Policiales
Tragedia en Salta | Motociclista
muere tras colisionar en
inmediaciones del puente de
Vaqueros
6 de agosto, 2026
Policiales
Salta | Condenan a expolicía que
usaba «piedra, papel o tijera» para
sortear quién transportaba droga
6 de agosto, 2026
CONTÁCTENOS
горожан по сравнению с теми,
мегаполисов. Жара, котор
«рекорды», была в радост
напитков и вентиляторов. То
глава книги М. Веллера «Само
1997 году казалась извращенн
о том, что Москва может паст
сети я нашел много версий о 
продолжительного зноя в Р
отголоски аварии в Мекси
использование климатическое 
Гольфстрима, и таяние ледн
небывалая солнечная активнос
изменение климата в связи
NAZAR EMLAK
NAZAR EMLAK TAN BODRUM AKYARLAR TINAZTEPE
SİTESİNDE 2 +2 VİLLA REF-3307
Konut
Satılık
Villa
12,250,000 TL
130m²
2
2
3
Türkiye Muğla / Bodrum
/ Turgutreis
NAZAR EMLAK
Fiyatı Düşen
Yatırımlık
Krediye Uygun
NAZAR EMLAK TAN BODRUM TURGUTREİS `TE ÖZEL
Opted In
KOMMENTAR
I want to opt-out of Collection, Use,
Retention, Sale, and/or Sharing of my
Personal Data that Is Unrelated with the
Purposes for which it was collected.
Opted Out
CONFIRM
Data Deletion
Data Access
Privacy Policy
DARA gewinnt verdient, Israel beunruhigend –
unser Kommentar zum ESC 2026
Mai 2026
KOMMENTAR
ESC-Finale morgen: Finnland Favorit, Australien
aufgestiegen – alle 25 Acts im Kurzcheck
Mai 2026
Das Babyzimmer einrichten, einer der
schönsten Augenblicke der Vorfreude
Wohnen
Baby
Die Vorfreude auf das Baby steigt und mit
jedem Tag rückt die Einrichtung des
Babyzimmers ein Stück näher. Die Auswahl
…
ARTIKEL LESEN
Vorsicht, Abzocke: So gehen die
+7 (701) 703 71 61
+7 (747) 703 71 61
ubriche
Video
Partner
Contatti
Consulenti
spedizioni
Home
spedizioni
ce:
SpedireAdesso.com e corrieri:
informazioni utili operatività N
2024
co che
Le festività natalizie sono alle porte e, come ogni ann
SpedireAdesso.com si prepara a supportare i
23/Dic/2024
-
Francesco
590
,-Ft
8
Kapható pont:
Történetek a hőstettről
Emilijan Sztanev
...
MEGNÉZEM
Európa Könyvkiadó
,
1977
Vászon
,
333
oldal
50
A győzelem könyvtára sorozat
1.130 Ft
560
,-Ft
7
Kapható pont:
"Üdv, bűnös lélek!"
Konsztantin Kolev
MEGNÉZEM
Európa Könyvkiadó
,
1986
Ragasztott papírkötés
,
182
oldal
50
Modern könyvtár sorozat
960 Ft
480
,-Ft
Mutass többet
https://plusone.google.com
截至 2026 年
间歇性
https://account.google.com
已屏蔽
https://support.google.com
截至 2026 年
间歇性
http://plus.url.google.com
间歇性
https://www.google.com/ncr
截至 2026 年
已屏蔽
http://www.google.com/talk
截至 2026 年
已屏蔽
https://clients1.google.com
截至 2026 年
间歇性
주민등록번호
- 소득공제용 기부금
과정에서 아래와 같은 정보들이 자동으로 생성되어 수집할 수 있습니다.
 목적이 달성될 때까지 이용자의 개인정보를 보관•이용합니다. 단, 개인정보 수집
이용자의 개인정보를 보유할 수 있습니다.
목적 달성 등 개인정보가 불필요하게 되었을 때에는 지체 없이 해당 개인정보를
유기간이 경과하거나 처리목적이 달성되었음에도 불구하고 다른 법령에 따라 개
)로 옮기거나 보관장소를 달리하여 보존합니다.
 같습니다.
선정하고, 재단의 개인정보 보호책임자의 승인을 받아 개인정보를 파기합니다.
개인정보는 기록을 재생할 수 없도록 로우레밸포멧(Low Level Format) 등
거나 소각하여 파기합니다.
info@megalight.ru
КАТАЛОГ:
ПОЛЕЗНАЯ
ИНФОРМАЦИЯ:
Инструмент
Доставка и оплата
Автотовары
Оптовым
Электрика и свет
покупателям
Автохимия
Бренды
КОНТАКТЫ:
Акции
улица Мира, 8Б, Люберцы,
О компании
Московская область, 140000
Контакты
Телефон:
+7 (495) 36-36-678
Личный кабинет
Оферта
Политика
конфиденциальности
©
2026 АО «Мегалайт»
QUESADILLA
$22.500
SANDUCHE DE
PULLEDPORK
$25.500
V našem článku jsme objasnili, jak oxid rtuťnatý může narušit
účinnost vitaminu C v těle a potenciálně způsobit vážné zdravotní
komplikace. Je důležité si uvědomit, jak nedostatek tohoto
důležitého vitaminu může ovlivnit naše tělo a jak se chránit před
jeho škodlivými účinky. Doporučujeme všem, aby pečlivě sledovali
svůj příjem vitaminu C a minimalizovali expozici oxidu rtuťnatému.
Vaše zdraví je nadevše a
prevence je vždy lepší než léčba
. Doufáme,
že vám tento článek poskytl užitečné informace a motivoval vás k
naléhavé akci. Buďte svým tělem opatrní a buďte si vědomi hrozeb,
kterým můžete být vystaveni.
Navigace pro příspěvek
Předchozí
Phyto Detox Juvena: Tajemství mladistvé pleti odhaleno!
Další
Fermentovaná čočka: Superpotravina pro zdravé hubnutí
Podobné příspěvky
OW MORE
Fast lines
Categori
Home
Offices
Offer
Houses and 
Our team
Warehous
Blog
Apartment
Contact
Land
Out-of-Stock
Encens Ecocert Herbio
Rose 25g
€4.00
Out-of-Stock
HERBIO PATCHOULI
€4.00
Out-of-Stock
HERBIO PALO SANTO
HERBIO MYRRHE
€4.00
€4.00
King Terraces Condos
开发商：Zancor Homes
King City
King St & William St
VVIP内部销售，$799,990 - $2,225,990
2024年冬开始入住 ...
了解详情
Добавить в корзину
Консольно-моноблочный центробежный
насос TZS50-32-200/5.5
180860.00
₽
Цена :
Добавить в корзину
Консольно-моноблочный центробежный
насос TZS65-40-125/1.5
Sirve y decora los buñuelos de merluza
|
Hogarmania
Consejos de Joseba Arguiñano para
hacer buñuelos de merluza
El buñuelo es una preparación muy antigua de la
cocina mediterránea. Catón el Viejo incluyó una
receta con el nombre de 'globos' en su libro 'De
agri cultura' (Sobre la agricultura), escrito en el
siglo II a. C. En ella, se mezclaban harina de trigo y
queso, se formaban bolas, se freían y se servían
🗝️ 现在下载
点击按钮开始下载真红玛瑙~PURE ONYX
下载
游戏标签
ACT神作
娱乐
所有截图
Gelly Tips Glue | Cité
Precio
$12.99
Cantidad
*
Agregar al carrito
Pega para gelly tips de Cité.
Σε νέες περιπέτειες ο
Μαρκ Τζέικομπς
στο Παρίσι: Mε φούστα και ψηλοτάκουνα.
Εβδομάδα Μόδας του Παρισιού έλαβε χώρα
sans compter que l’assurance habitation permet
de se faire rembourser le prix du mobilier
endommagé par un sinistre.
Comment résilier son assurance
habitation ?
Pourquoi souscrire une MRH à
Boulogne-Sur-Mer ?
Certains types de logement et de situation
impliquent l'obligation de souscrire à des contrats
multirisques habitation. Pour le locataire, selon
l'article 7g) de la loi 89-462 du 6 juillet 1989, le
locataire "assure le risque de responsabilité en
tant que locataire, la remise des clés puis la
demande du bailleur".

——————

■ What to work on
The entries above are to be retyped exactly.

■ The completed task
Policiales
Tragedia en Salta | Motociclista
muere tras colisionar en
inmediaciones del puente de
Vaqueros
6 de agosto, 2026
Policiales
Salta | Condenan a expolicía que
usaba «piedra, papel o tijera» para
sortear quién transportaba droga
6 de agosto, 2026
CONTÁCTENOS
горожан по сравнению с теми,
мегаполисов. Жара, котор
«рекорды», была в радост
напитков и вентиляторов. То
глава книги М. Веллера «Само
1997 году казалась извращенн
о том, что Москва может паст
сети я нашел много версий о 
продолжительного зноя в Р
отголоски аварии в Мекси
использование климатическое 
Гольфстрима, и таяние ледн
небывалая солнечная активнос
изменение климата в связи
NAZAR EMLAK
NAZAR EMLAK TAN BODRUM AKYARLAR TINAZTEPE
SİTESİNDE 2 +2 VİLLA REF-3307
Konut
Satılık
Villa
12,250,000 TL
130m²
2
2
3
Türkiye Muğla / Bodrum
/ Turgutreis
NAZAR EMLAK
Fiyatı Düşen
Yatırımlık
Krediye Uygun
NAZAR EMLAK TAN BODRUM TURGUTREİS `TE ÖZEL
Opted In
KOMMENTAR
I want to opt-out of Collection, Use,
Retention, Sale, and/or Sharing of my
Personal Data that Is Unrelated with the
Purposes for which it was collected.
Opted Out
CONFIRM
Data Deletion
Data Access
Privacy Policy
DARA gewinnt verdient, Israel beunruhigend –
unser Kommentar zum ESC 2026
Mai 2026
KOMMENTAR
ESC-Finale morgen: Finnland Favorit, Australien
aufgestiegen – alle 25 Acts im Kurzcheck
Mai 2026
Das Babyzimmer einrichten, einer der
schönsten Augenblicke der Vorfreude
Wohnen
Baby
Die Vorfreude auf das Baby steigt und mit
jedem Tag rückt die Einrichtung des
Babyzimmers ein Stück näher. Die Auswahl
…
ARTIKEL LESEN
Vorsicht, Abzocke: So gehen die
+7 (701) 703 71 61
+7 (747) 703 71 61
ubriche
Video
Partner
Contatti
Consulenti
spedizioni
Home
spedizioni
ce:
SpedireAdesso.com e corrieri:
informazioni utili operatività N
2024
co che
Le festività natalizie sono alle porte e, come ogni ann
SpedireAdesso.com si prepara a supportare i
23/Dic/2024
-
Francesco
590
,-Ft
8
Kapható pont:
Történetek a hőstettről
Emilijan Sztanev
...
MEGNÉZEM
Európa Könyvkiadó
,
1977
Vászon
,
333
oldal
50
A győzelem könyvtára sorozat
1.130 Ft
560
,-Ft
7
Kapható pont:
"Üdv, bűnös lélek!"
Konsztantin Kolev
MEGNÉZEM
Európa Könyvkiadó
,
1986
Ragasztott papírkötés
,
182
oldal
50
Modern könyvtár sorozat
960 Ft
480
,-Ft
Mutass többet
https://plusone.google.com
截至 2026 年
间歇性
https://account.google.com
已屏蔽
https://support.google.com
截至 2026 年
间歇性
http://plus.url.google.com
间歇性
https://www.google.com/ncr
截至 2026 年
已屏蔽
http://www.google.com/talk
截至 2026 年
已屏蔽
https://clients1.google.com
截至 2026 年
间歇性
주민등록번호
- 소득공제용 기부금
과정에서 아래와 같은 정보들이 자동으로 생성되어 수집할 수 있습니다.
 목적이 달성될 때까지 이용자의 개인정보를 보관•이용합니다. 단, 개인정보 수집
이용자의 개인정보를 보유할 수 있습니다.
목적 달성 등 개인정보가 불필요하게 되었을 때에는 지체 없이 해당 개인정보를
유기간이 경과하거나 처리목적이 달성되었음에도 불구하고 다른 법령에 따라 개
)로 옮기거나 보관장소를 달리하여 보존합니다.
 같습니다.
선정하고, 재단의 개인정보 보호책임자의 승인을 받아 개인정보를 파기합니다.
개인정보는 기록을 재생할 수 없도록 로우레밸포멧(Low Level Format) 등
거나 소각하여 파기합니다.
info@megalight.ru
КАТАЛОГ:
ПОЛЕЗНАЯ
ИНФОРМАЦИЯ:
Инструмент
Доставка и оплата
Автотовары
Оптовым
Электрика и свет
покупателям
Автохимия
Бренды
КОНТАКТЫ:
Акции
улица Мира, 8Б, Люберцы,
О компании
Московская область, 140000
Контакты
Телефон:
+7 (495) 36-36-678
Личный кабинет
Оферта
Политика
конфиденциальности
©
2026 АО «Мегалайт»
QUESADILLA
$22.500
SANDUCHE DE
PULLEDPORK
$25.500
V našem článku jsme objasnili, jak oxid rtuťnatý může narušit
účinnost vitaminu C v těle a potenciálně způsobit vážné zdravotní
komplikace. Je důležité si uvědomit, jak nedostatek tohoto
důležitého vitaminu může ovlivnit naše tělo a jak se chránit před
jeho škodlivými účinky. Doporučujeme všem, aby pečlivě sledovali
svůj příjem vitaminu C a minimalizovali expozici oxidu rtuťnatému.
Vaše zdraví je nadevše a
prevence je vždy lepší než léčba
. Doufáme,
že vám tento článek poskytl užitečné informace a motivoval vás k
naléhavé akci. Buďte svým tělem opatrní a buďte si vědomi hrozeb,
kterým můžete být vystaveni.
Navigace pro příspěvek
Předchozí
Phyto Detox Juvena: Tajemství mladistvé pleti odhaleno!
Další
Fermentovaná čočka: Superpotravina pro zdravé hubnutí
Podobné příspěvky
OW MORE
Fast lines
Categori
Home
Offices
Offer
Houses and 
Our team
Warehous
Blog
Apartment
Contact
Land
Out-of-Stock
Encens Ecocert Herbio
Rose 25g
€4.00
Out-of-Stock
HERBIO PATCHOULI
€4.00
Out-of-Stock
HERBIO PALO SANTO
HERBIO MYRRHE
€4.00
€4.00
King Terraces Condos
开发商：Zancor Homes
King City
King St & William St
VVIP内部销售，$799,990 - $2,225,990
2024年冬开始入住 ...
了解详情
Добавить в корзину
Консольно-моноблочный центробежный
насос TZS50-32-200/5.5
180860.00
₽
Цена :
Добавить в корзину
Консольно-моноблочный центробежный
насос TZS65-40-125/1.5
Sirve y decora los buñuelos de merluza
|
Hogarmania
Consejos de Joseba Arguiñano para
hacer buñuelos de merluza
El buñuelo es una preparación muy antigua de la
cocina mediterránea. Catón el Viejo incluyó una
receta con el nombre de 'globos' en su libro 'De
agri cultura' (Sobre la agricultura), escrito en el
siglo II a. C. En ella, se mezclaban harina de trigo y
queso, se formaban bolas, se freían y se servían
🗝️ 现在下载
点击按钮开始下载真红玛瑙~PURE ONYX
下载
游戏标签
ACT神作
娱乐
所有截图
Gelly Tips Glue | Cité
Precio
$12.99
Cantidad
*
Agregar al carrito
Pega para gelly tips de Cité.
Σε νέες περιπέτειες ο
Μαρκ Τζέικομπς
στο Παρίσι: Mε φούστα και ψηλοτάκουνα.
Εβδομάδα Μόδας του Παρισιού έλαβε χώρα
sans compter que l’assurance habitation permet
de se faire rembourser le prix du mobilier
endommagé par un sinistre.
Comment résilier son assurance
habitation ?
Pourquoi souscrire une MRH à
Boulogne-Sur-Mer ?
Certains types de logement et de situation
impliquent l'obligation de souscrire à des contrats
multirisques habitation. Pour le locataire, selon
l'article 7g) de la loi 89-462 du 6 juillet 1989, le
locataire "assure le risque de responsabilité en
tant que locataire, la remise des clés puis la
demande du bailleur".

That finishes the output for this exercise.